━━━ Exercise material
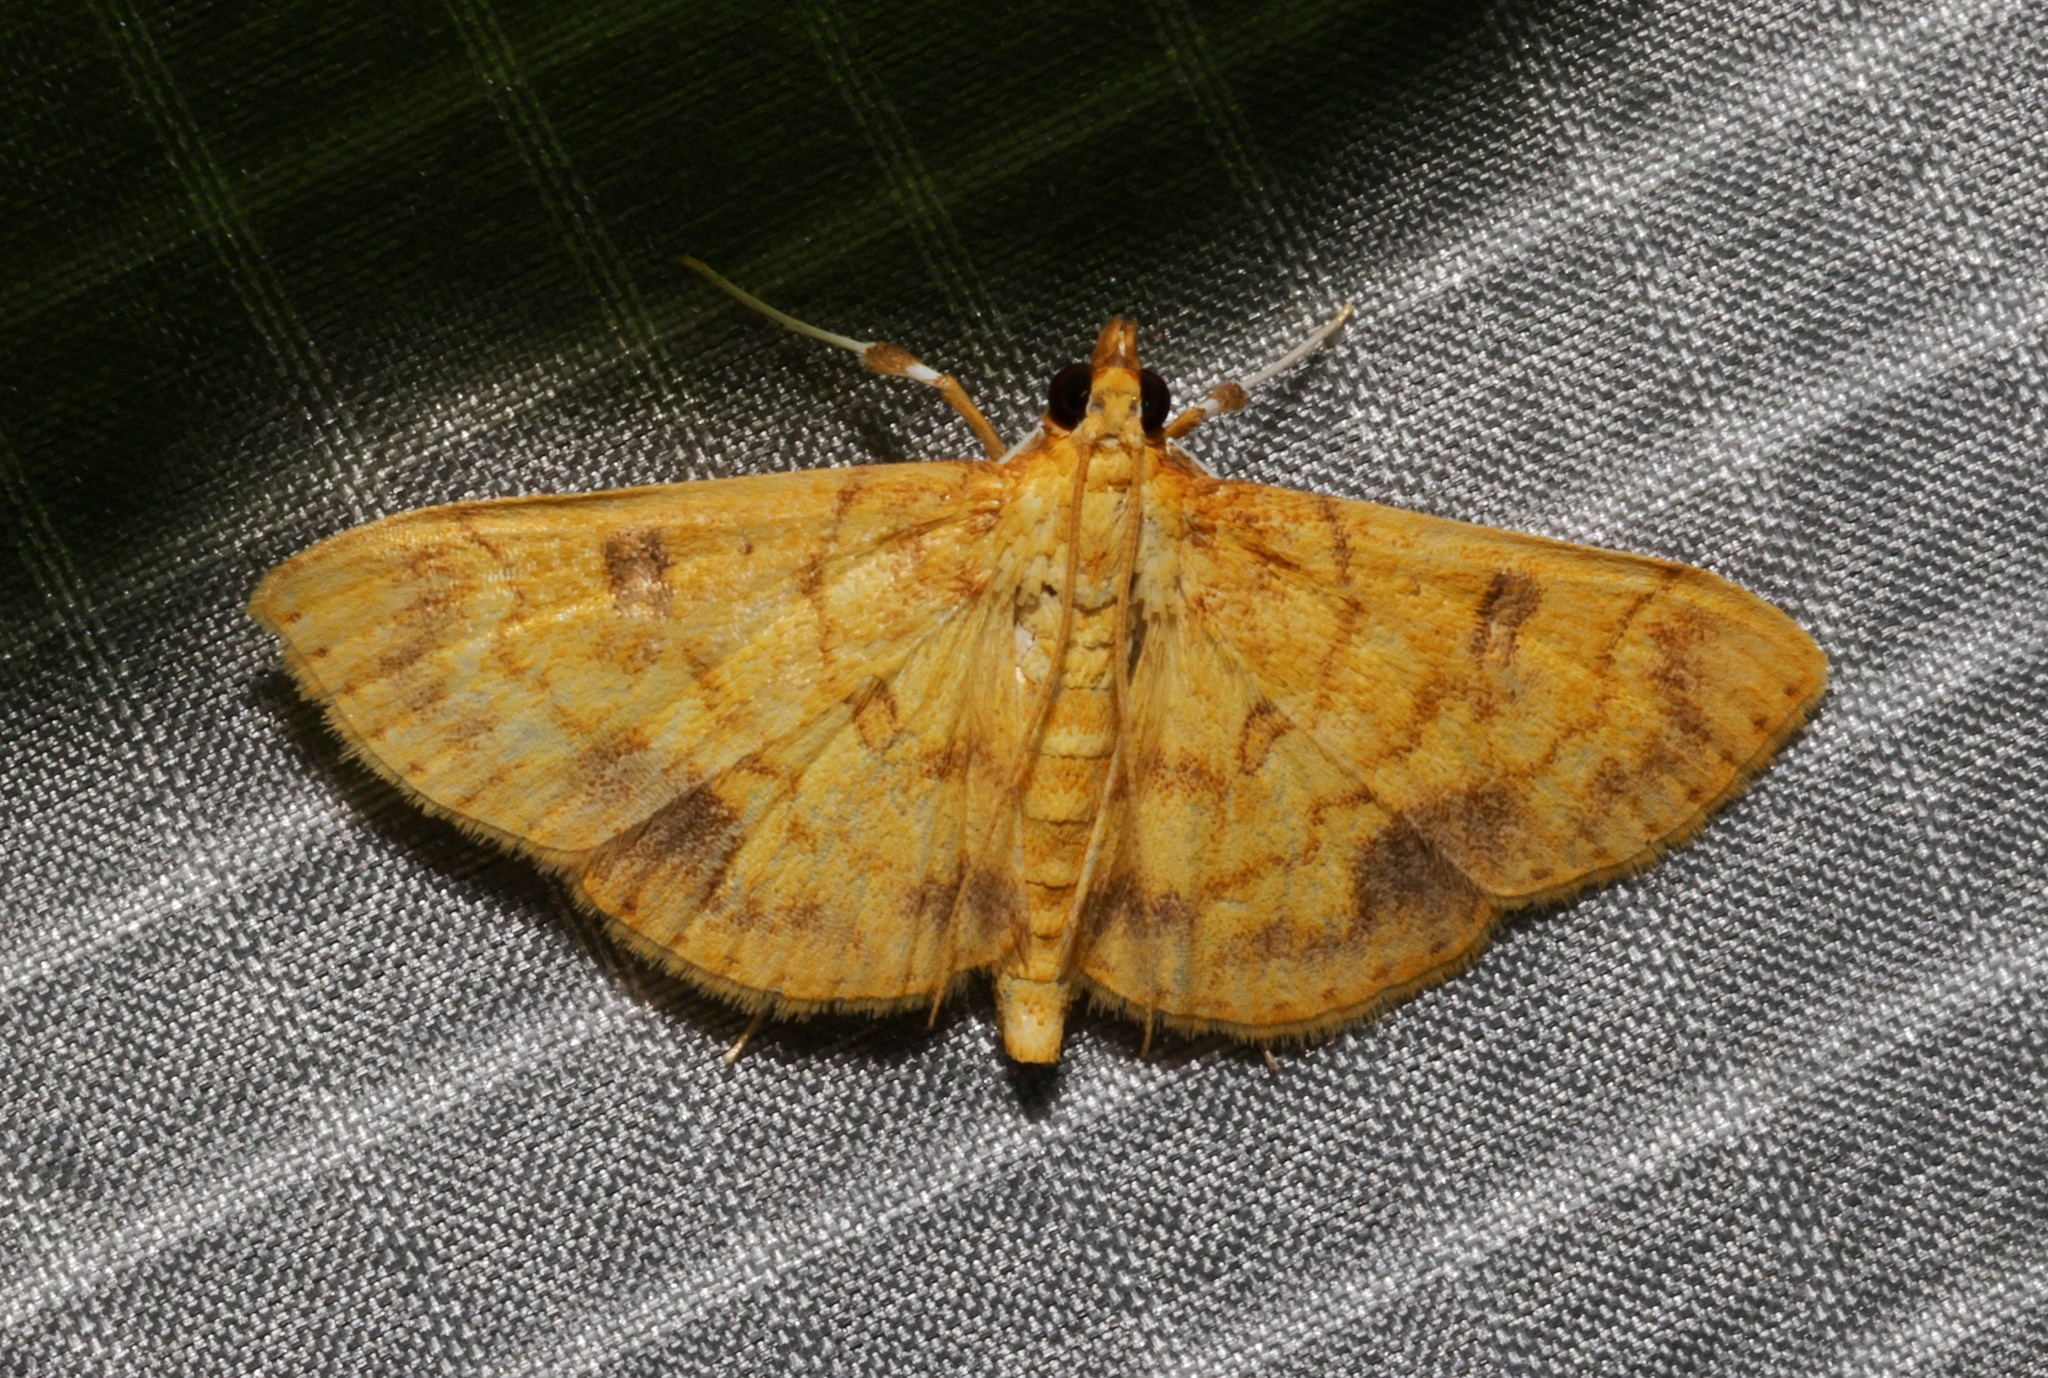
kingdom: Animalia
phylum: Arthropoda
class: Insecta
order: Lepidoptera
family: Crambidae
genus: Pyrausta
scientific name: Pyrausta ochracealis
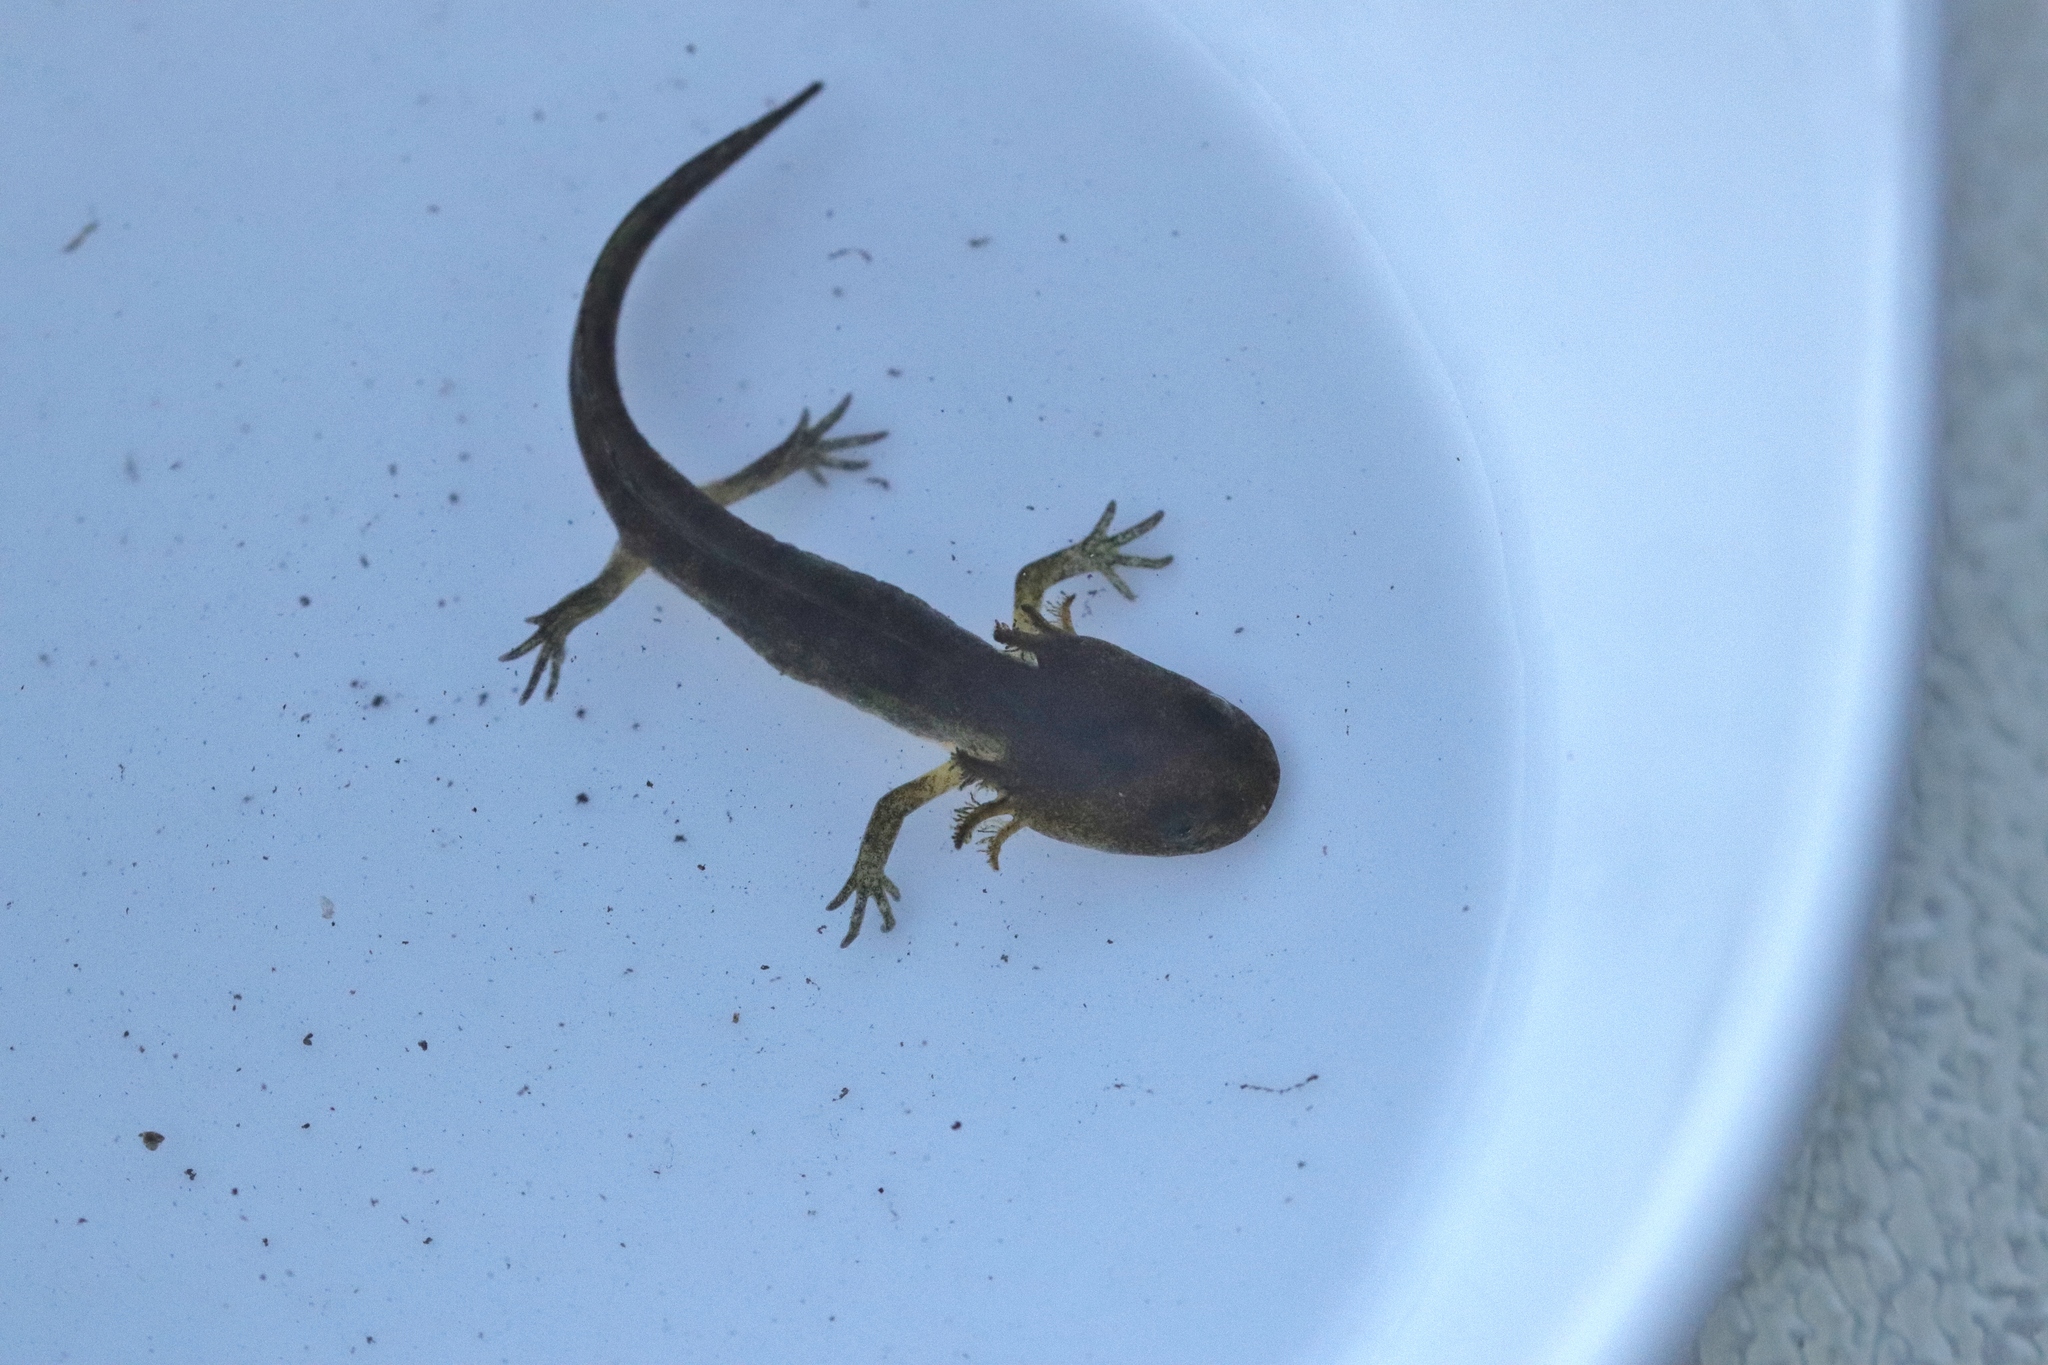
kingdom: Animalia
━━━━━━
§ **What the task requires**:
Rewrite all the lines above with "scientific name" changed to "binomial name" and everything else unchanged. Leave out the pictures.

§ **Solution to the problem**:
kingdom: Animalia
phylum: Arthropoda
class: Insecta
order: Lepidoptera
family: Crambidae
genus: Pyrausta
binomial name: Pyrausta ochracealis
kingdom: Animalia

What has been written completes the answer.